After having it’s licence revoked earlier this year, London’s iconic fabric nightclub is in “advanced discussions” with Islington council and the London Met in a deal which could see it reopen its doors, according to the Islington Tribune.
The venue lost its licence following the drug-related deaths of two clubbers in June and August, a decision which was met with strong opposition, including London Mayor Sadiq Khan, a 160,000 signature petition and the #saveourculture campaign to fund the venue’s legal fight has raised £320,000.
Fabric had planned to appeal the decision in Highbury Magistrates Court at the end of the month, but these discussions signal an intent to come to an out-of-court agreement. The Islington Tribune goes on to report that a deal could be reached as early as next week if those leading the negotiations can get a judge at Highbury Corner Magistrates’ Court to rubber-stamp the agreement.

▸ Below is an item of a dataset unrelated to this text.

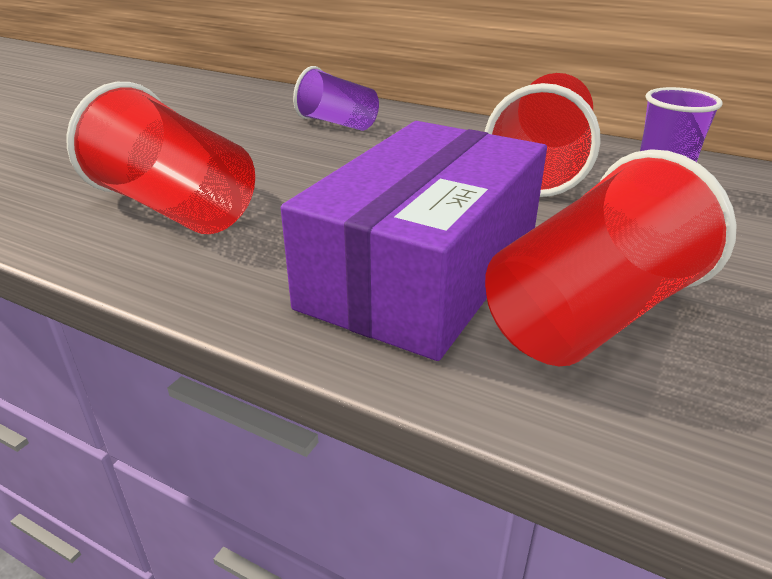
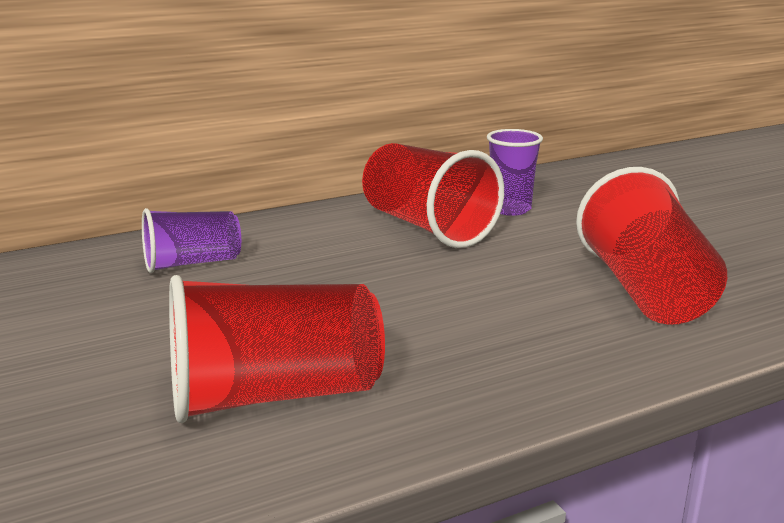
camera: 55 degrees left, 10 degrees down
(423, 270) = (535, 320): purple box -> none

Fabric have submitted a document detailing their safety measures, as well as suggesting 32 new licence conditions which would mean the club would operate “to a gold standard” should it re-open. It’s not exactly clear what these conditions would involve, as anyone who has visited the venue recently will attest, Fabric already ran some of the tightest security measures in the capital.
Still, given the last few months have been an unrelenting slurry of bad news, Fabric’s possible return represents a tiny glimmer of hope. It could even potentially set a precedent for other venues facing similar threats of closure. Maybe some aspect of London’s nightlife could be salvaged from the abyss, even saved. Fingers crossed.